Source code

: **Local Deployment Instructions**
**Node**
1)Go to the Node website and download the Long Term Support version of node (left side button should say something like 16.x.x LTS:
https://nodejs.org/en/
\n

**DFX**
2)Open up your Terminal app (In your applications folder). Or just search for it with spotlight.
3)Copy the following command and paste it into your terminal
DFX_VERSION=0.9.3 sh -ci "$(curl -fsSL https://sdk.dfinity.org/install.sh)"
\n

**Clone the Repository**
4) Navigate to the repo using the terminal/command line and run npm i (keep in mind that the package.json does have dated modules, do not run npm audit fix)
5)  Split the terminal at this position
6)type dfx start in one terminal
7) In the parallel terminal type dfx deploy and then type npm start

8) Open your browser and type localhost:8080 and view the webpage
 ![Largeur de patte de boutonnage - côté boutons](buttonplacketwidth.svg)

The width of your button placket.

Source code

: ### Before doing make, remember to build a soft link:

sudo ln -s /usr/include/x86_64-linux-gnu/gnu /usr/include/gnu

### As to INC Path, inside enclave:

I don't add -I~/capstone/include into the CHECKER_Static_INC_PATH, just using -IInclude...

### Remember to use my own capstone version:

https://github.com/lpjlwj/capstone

------------------------

### YOUR OBJECTIVE
Print the stretch of the data above from the line containing "### Before doing" through the end of the data, reproducing each line verbatim.

### REPLY
: ### Before doing make, remember to build a soft link:

sudo ln -s /usr/include/x86_64-linux-gnu/gnu /usr/include/gnu

### As to INC Path, inside enclave:

I don't add -I~/capstone/include into the CHECKER_Static_INC_PATH, just using -IInclude...

### Remember to use my own capstone version:

https://github.com/lpjlwj/capstone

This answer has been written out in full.